- **REQUEST**: Only the pictures are to be left out, and the rest of the entries should be reproduced exactly.

- **SUPPLIED MATERIAL**:

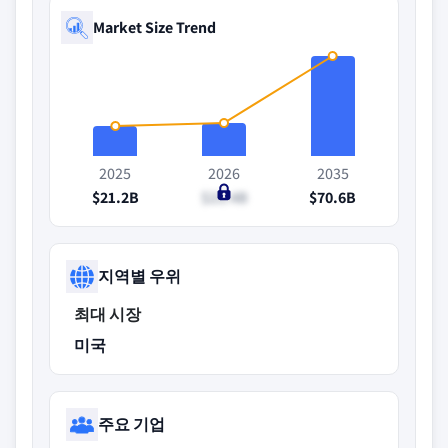
Market Size Trend
2025
2026
2035
$21.2B
$23.4B
$70.6B
지역별 우위
최대 시장
미국
주요 기업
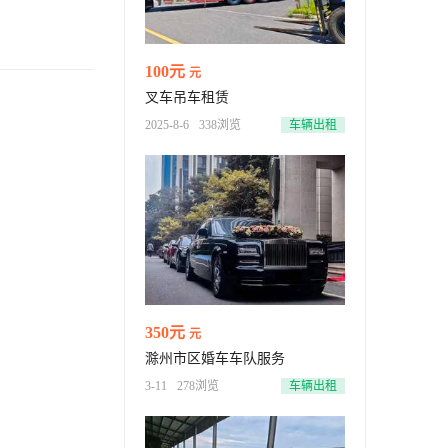
100元
元
叉车吊车租赁
2025-8-6
338浏览
车辆出租
350元
元
滁州市区婚车车队服务
3-11
278浏览
车辆出租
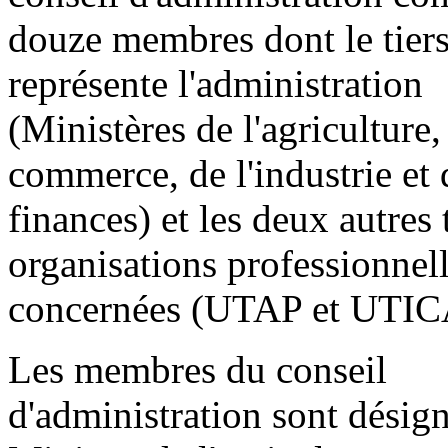
douze membres dont le tier
représente l'administration
(Ministères de l'agriculture,
commerce, de l'industrie et 
finances) et les deux autres t
organisations professionnel
concernées (UTAP et UTIC
Les membres du conseil
d'administration sont désign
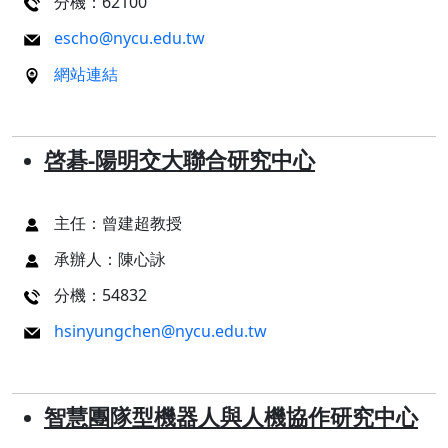
分機：62100
escho@nycu.edu.tw
網站連結
啓碁-陽明交大聯合研究中心
主任：曾建超教授
承辦人：陳心詠
分機：54832
hsinyungchen@nycu.edu.tw
智慧團隊型機器人與人機協作研究中心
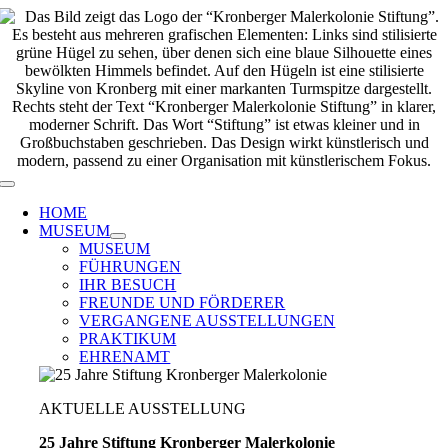
Zum
Inhalt
springen
Toggle
Navigation
HOME
MUSEUM
MUSEUM
FÜHRUNGEN
IHR BESUCH
FREUNDE UND FÖRDERER
VERGANGENE AUSSTELLUNGEN
PRAKTIKUM
EHRENAMT
AKTUELLE AUSSTELLUNG
25 Jahre Stiftung Kronberger Malerkolonie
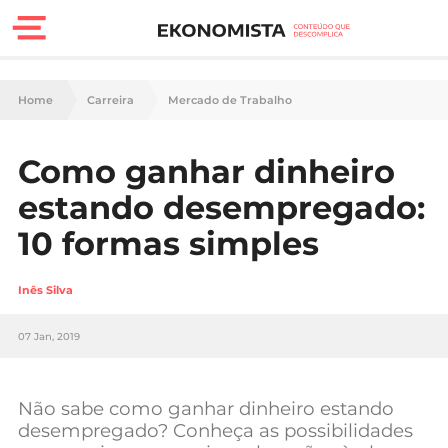
Finanças Pessoais
Home
Carreira
Mercado de Trabalho
Motores
Como ganhar dinheiro
Carreira
estando desempregado:
Casa
10 formas simples
Lifestyle
Inês Silva
Sociedade
07 Jan, 2019
Tecnologia
Não sabe como ganhar dinheiro estando
Negócios
desempregado? Conheça as possibilidades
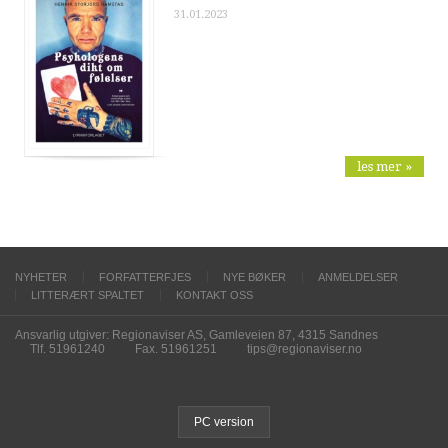
31.01.2023
les mer »
NYHETER
FORFATTERFJES
NYE BØKER
ANMELDELSER
LITTERÆRT SPALTET
KONTAKT OSS
Ansvarlig utgiver: Regionaviser AS, Gamleveien 87, 4315 Sandnes
Tlf. 51961240
Fax. 51961251
tips@regionaviser.no
PC version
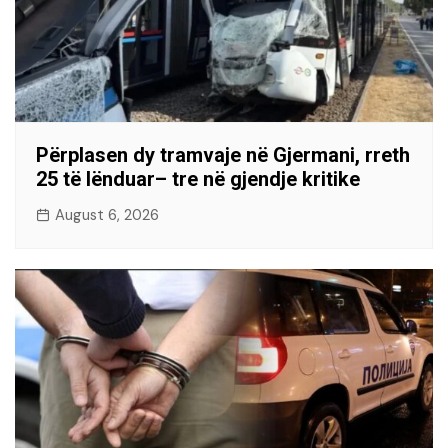
Përplasen dy tramvaje në Gjermani, rreth
25 të lënduar– tre në gjendje kritike
August 6, 2026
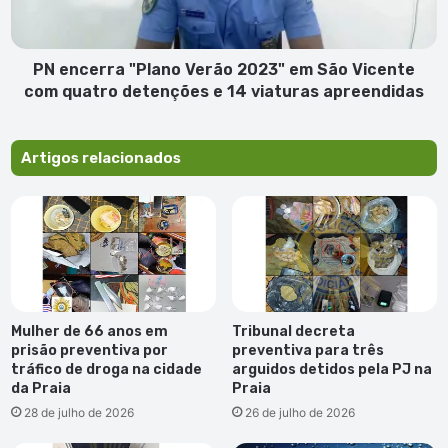
São
Vicente
com
quatro
PN encerra "Plano Verão 2023" em São Vicente
detenções e
com quatro detenções e 14 viaturas apreendidas
14
viaturas
apreendidas
Artigos relacionados
Mulher de 66 anos em
Tribunal decreta
prisão preventiva por
preventiva para três
tráfico de droga na cidade
arguidos detidos pela PJ na
da Praia
Praia
28 de julho de 2026
26 de julho de 2026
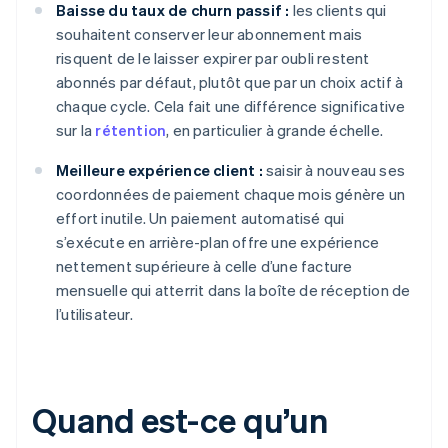
Baisse du taux de churn passif :
les clients qui
souhaitent conserver leur abonnement mais
risquent de le laisser expirer par oubli restent
abonnés par défaut, plutôt que par un choix actif à
chaque cycle. Cela fait une différence significative
sur la
rétention
, en particulier à grande échelle.
Meilleure expérience client :
saisir à nouveau ses
coordonnées de paiement chaque mois génère un
effort inutile. Un paiement automatisé qui
s’exécute en arrière-plan offre une expérience
nettement supérieure à celle d’une facture
mensuelle qui atterrit dans la boîte de réception de
l’utilisateur.
Quand est-ce qu’un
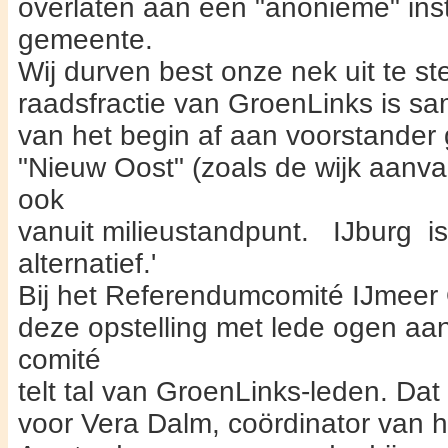
overlaten aan een "anonieme" inst
gemeente.
Wij durven best onze nek uit te s
raadsfractie van GroenLinks is s
van het begin af aan voorstander 
"Nieuw Oost" (zoals de wijk aanvank
ook
vanuit milieustandpunt. IJburg is
alternatief.'
Bij het Referendumcomité IJmeer
deze opstelling met lede ogen aan
comité
telt tal van GroenLinks-leden. Dat
voor Vera Dalm, coördinator van h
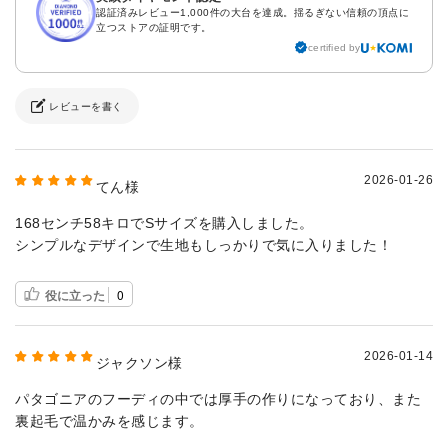
認証済みレビュー1,000件の大台を達成。揺るぎない信頼の頂点に
立つストアの証明です。
certified by
レビューを書く
2026-01-26
てん様
168センチ58キロでSサイズを購入しました。
シンプルなデザインで生地もしっかりで気に入りました！
役に立った
0
2026-01-14
ジャクソン様
パタゴニアのフーディの中では厚手の作りになっており、また
裏起毛で温かみを感じます。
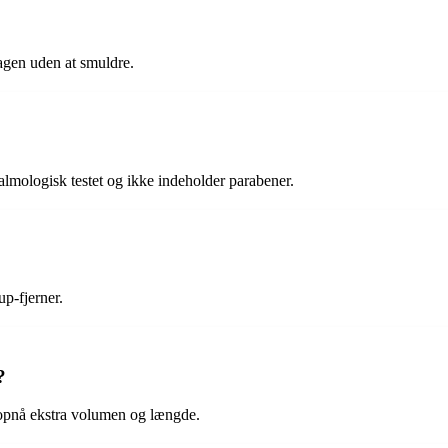
gen uden at smuldre.
talmologisk testet og ikke indeholder parabener.
p-fjerner.
?
 opnå ekstra volumen og længde.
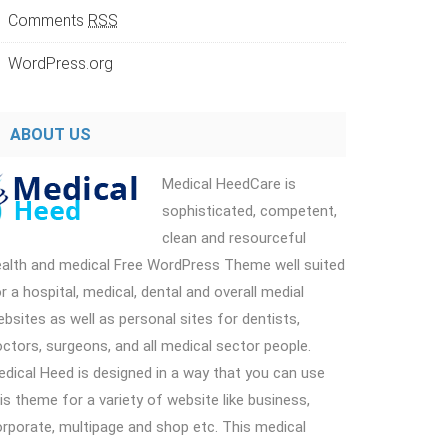
Comments
RSS
WordPress.org
ABOUT US
Medical HeedCare is
sophisticated, competent,
clean and resourceful
ealth and medical Free WordPress Theme well suited
r a hospital, medical, dental and overall medial
bsites as well as personal sites for dentists,
ctors, surgeons, and all medical sector people.
dical Heed is designed in a way that you can use
is theme for a variety of website like business,
rporate, multipage and shop etc. This medical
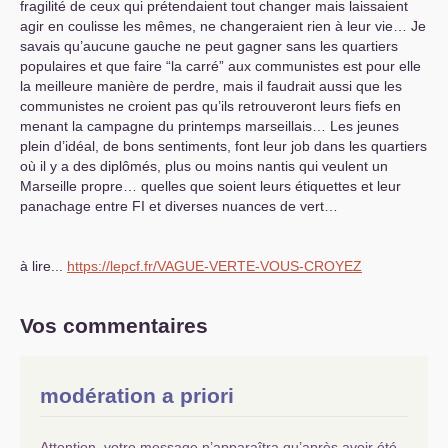
fragilité de ceux qui prétendaient tout changer mais laissaient
agir en coulisse les mêmes, ne changeraient rien à leur vie… Je
savais qu’aucune gauche ne peut gagner sans les quartiers
populaires et que faire “la carré” aux communistes est pour elle
la meilleure manière de perdre, mais il faudrait aussi que les
communistes ne croient pas qu’ils retrouveront leurs fiefs en
menant la campagne du printemps marseillais… Les jeunes
plein d’idéal, de bons sentiments, font leur job dans les quartiers
où il y a des diplômés, plus ou moins nantis qui veulent un
Marseille propre… quelles que soient leurs étiquettes et leur
panachage entre
FI
et diverses nuances de vert…
à lire...
https://lepcf.fr/VAGUE-VERTE-VOUS-CROYEZ
Vos commentaires
modération a priori
Attention, votre message n’apparaîtra qu’après avoir été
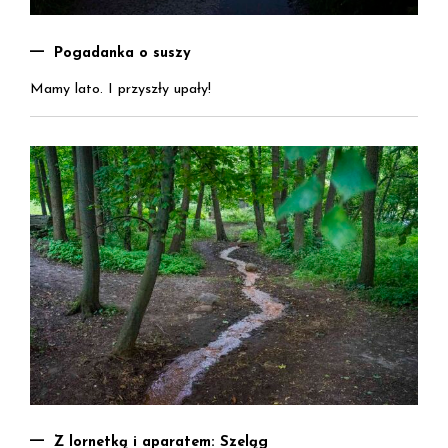
Pogadanka o suszy
Mamy lato. I przyszły upały!
Z lornetką i aparatem: Szeląg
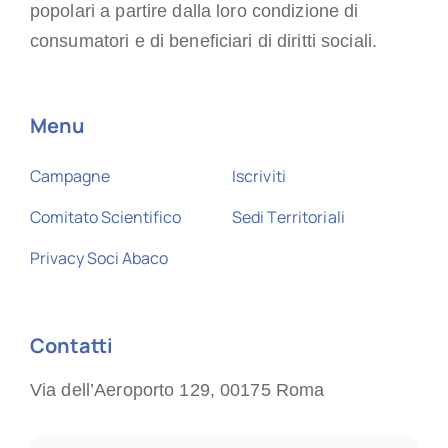
popolari a partire dalla loro condizione di
consumatori e di beneficiari di diritti sociali.
Menu
Campagne
Iscriviti
Comitato Scientifico
Sedi Territoriali
Privacy Soci Abaco
Contatti
Via dell’Aeroporto 129, 00175 Roma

- **OUTPUT**:
Market Size Trend
2025
2026
2035
$21.2B
$23.4B
$70.6B
지역별 우위
최대 시장
미국
주요 기업
100元
元
叉车吊车租赁
2025-8-6
338浏览
车辆出租
350元
元
滁州市区婚车车队服务
3-11
278浏览
车辆出租
douze membres dont le tier
représente l'administration
(Ministères de l'agriculture,
commerce, de l'industrie et 
finances) et les deux autres t
organisations professionnel
concernées (UTAP et UTIC
Les membres du conseil
d'administration sont désign
分機：62100
escho@nycu.edu.tw
網站連結
啓碁-陽明交大聯合研究中心
主任：曾建超教授
承辦人：陳心詠
分機：54832
hsinyungchen@nycu.edu.tw
智慧團隊型機器人與人機協作研究中心
Zum
Inhalt
springen
Toggle
Navigation
HOME
MUSEUM
MUSEUM
FÜHRUNGEN
IHR BESUCH
FREUNDE UND FÖRDERER
VERGANGENE AUSSTELLUNGEN
PRAKTIKUM
EHRENAMT
AKTUELLE AUSSTELLUNG
25 Jahre Stiftung Kronberger Malerkolonie
Finanças Pessoais
Home
Carreira
Mercado de Trabalho
Motores
Como ganhar dinheiro
Carreira
estando desempregado:
Casa
10 formas simples
Lifestyle
Inês Silva
Sociedade
07 Jan, 2019
Tecnologia
Não sabe como ganhar dinheiro estando
Negócios
desempregado? Conheça as possibilidades
31.01.2023
les mer »
NYHETER
FORFATTERFJES
NYE BØKER
ANMELDELSER
LITTERÆRT SPALTET
KONTAKT OSS
Ansvarlig utgiver: Regionaviser AS, Gamleveien 87, 4315 Sandnes
Tlf. 51961240
Fax. 51961251
tips@regionaviser.no
PC version
Përplasen dy tramvaje në Gjermani, rreth
25 të lënduar– tre në gjendje kritike
August 6, 2026
São
Vicente
com
quatro
PN encerra "Plano Verão 2023" em São Vicente
detenções e
com quatro detenções e 14 viaturas apreendidas
14
viaturas
apreendidas
Artigos relacionados
Mulher de 66 anos em
Tribunal decreta
prisão preventiva por
preventiva para três
tráfico de droga na cidade
arguidos detidos pela PJ na
da Praia
Praia
28 de julho de 2026
26 de julho de 2026
Baisse du taux de churn passif :
les clients qui
souhaitent conserver leur abonnement mais
risquent de le laisser expirer par oubli restent
abonnés par défaut, plutôt que par un choix actif à
chaque cycle. Cela fait une différence significative
sur la
rétention
, en particulier à grande échelle.
Meilleure expérience client :
saisir à nouveau ses
coordonnées de paiement chaque mois génère un
effort inutile. Un paiement automatisé qui
s’exécute en arrière-plan offre une expérience
nettement supérieure à celle d’une facture
mensuelle qui atterrit dans la boîte de réception de
l’utilisateur.
Quand est-ce qu’un
overlaten aan een "anonieme" inst
gemeente.
Wij durven best onze nek uit te s
raadsfractie van GroenLinks is s
van het begin af aan voorstander 
"Nieuw Oost" (zoals de wijk aanvank
ook
vanuit milieustandpunt. IJburg is
alternatief.'
Bij het Referendumcomité IJmeer
deze opstelling met lede ogen aan
comité
telt tal van GroenLinks-leden. Dat
voor Vera Dalm, coördinator van h
認証済みレビュー1,000件の大台を達成。揺るぎない信頼の頂点に
立つストアの証明です。
certified by
レビューを書く
2026-01-26
てん様
168センチ58キロでSサイズを購入しました。
シンプルなデザインで生地もしっかりで気に入りました！
役に立った
0
2026-01-14
ジャクソン様
パタゴニアのフーディの中では厚手の作りになっており、また
裏起毛で温かみを感じます。
gen uden at smuldre.
talmologisk testet og ikke indeholder parabener.
p-fjerner.
?
 opnå ekstra volumen og længde.
Comments
RSS
WordPress.org
ABOUT US
Medical HeedCare is
sophisticated, competent,
clean and resourceful
ealth and medical Free WordPress Theme well suited
r a hospital, medical, dental and overall medial
bsites as well as personal sites for dentists,
ctors, surgeons, and all medical sector people.
dical Heed is designed in a way that you can use
is theme for a variety of website like business,
rporate, multipage and shop etc. This medical
fragilité de ceux qui prétendaient tout changer mais laissaient
agir en coulisse les mêmes, ne changeraient rien à leur vie… Je
savais qu’aucune gauche ne peut gagner sans les quartiers
populaires et que faire “la carré” aux communistes est pour elle
la meilleure manière de perdre, mais il faudrait aussi que les
communistes ne croient pas qu’ils retrouveront leurs fiefs en
menant la campagne du printemps marseillais… Les jeunes
plein d’idéal, de bons sentiments, font leur job dans les quartiers
où il y a des diplômés, plus ou moins nantis qui veulent un
Marseille propre… quelles que soient leurs étiquettes et leur
panachage entre
FI
et diverses nuances de vert…
à lire...
https://lepcf.fr/VAGUE-VERTE-VOUS-CROYEZ
Vos commentaires
modération a priori
Attention, votre message n’apparaîtra qu’après avoir été
Pogadanka o suszy
Mamy lato. I przyszły upały!
Z lornetką i aparatem: Szeląg
popolari a partire dalla loro condizione di
consumatori e di beneficiari di diritti sociali.
Menu
Campagne
Iscriviti
Comitato Scientifico
Sedi Territoriali
Privacy Soci Abaco
Contatti
Via dell’Aeroporto 129, 00175 Roma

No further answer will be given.